Oleh karena itu, penting untuk menegaskan bahwa pengemudi ojol adalah buruh yang harus mendapatkan perlindungan dan hak-hak dasar yang layak. Mereka bukan sekadar mitra usaha atau pelaku ekonomi sharing, melainkan buruh yang bekerja di bawah sistem eksploitatif. Perlindungan hukum yang jelas diperlukan untuk memastikan bahwa pengemudi ojol mendapatkan hak-hak yang seharusnya, termasuk jaminan sosial, upah layak, dan perlindungan tenaga kerja.

Pemerintah dan pemangku kebijakan harus segera turun tangan untuk menyusun regulasi yang adil bagi pengemudi ojol.
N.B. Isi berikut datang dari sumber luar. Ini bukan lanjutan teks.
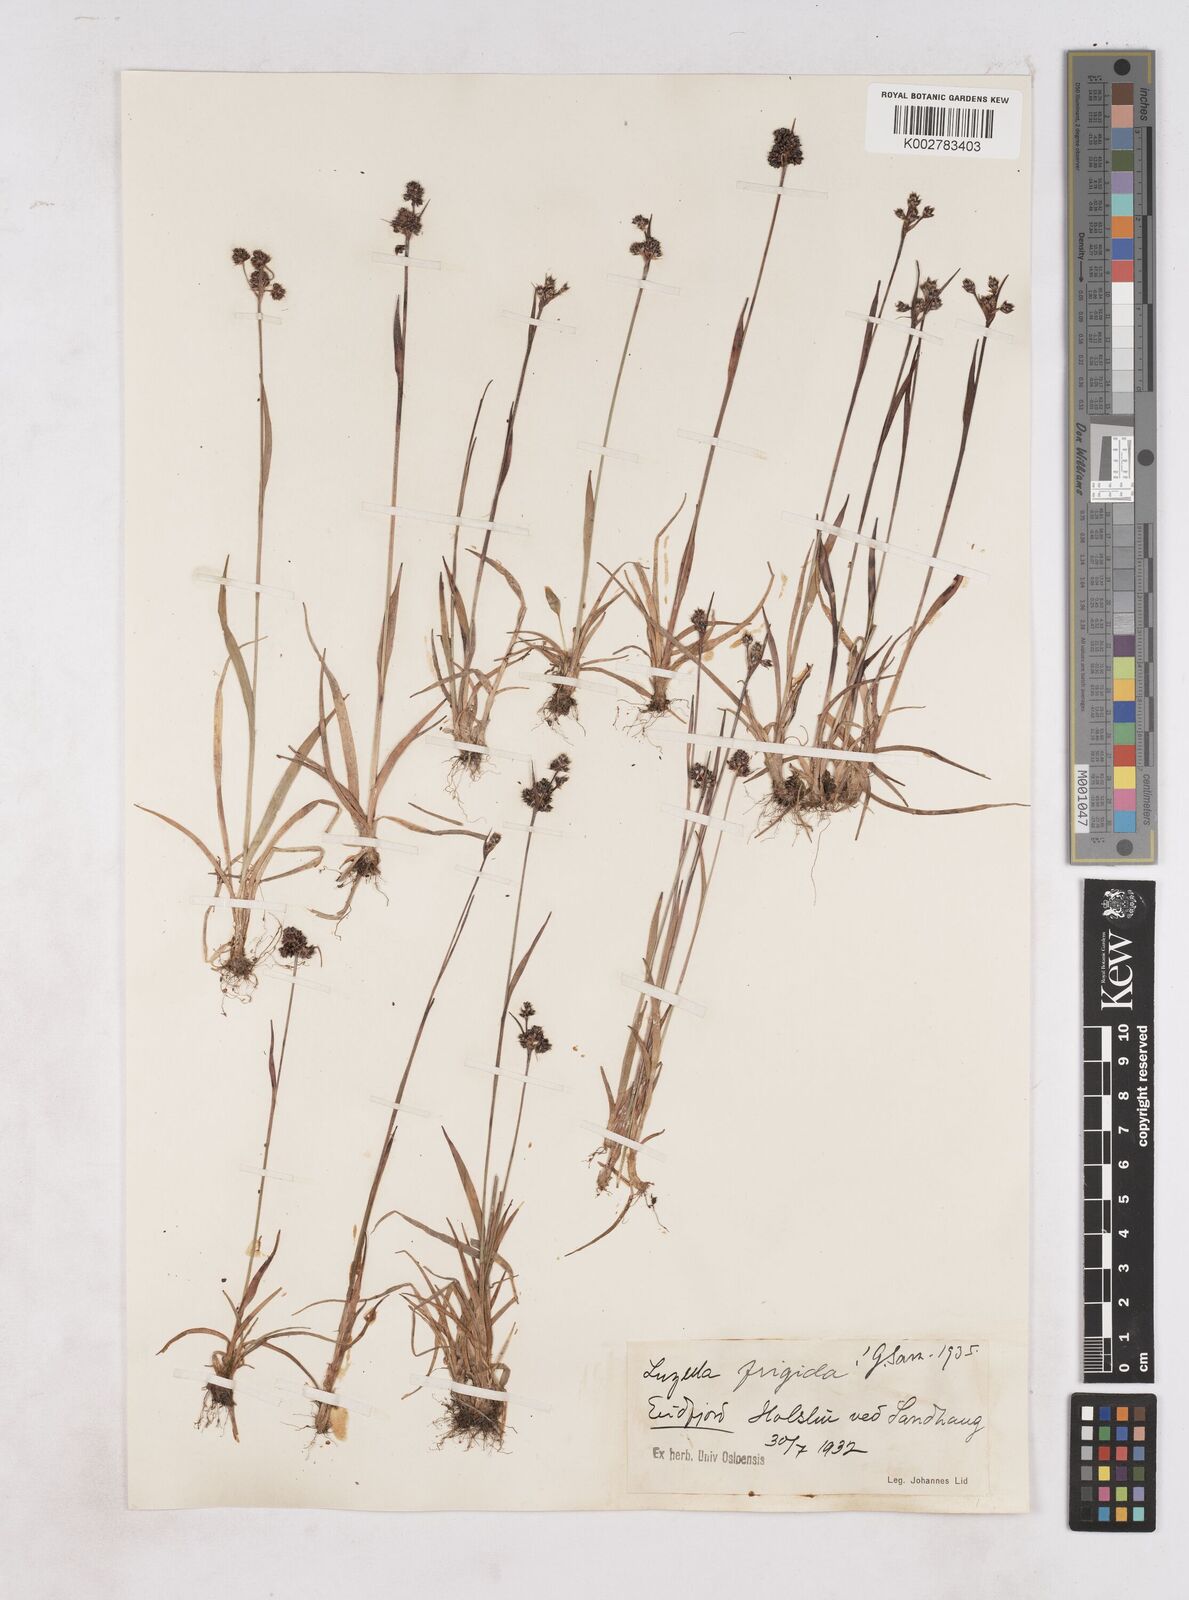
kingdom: Plantae
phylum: Tracheophyta
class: Liliopsida
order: Poales
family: Juncaceae
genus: Luzula
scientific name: Luzula multiflora
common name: Heath wood-rush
Regulasi ini harus memastikan adanya batasan komisi yang dipotong oleh aplikasi, penyediaan tunjangan kesehatan dan keselamatan kerja, serta perlindungan jaminan sosial yang layak. Hanya dengan langkah-langkah ini, kita dapat mewujudkan ekonomi yang benar-benar inklusif dan berkeadilan, di mana para buruh ojol mendapatkan hak-hak mereka sebagai pekerja, bukan hanya sebagai roda penggerak dari sebuah mesin keuntungan bagi segelintir pihak.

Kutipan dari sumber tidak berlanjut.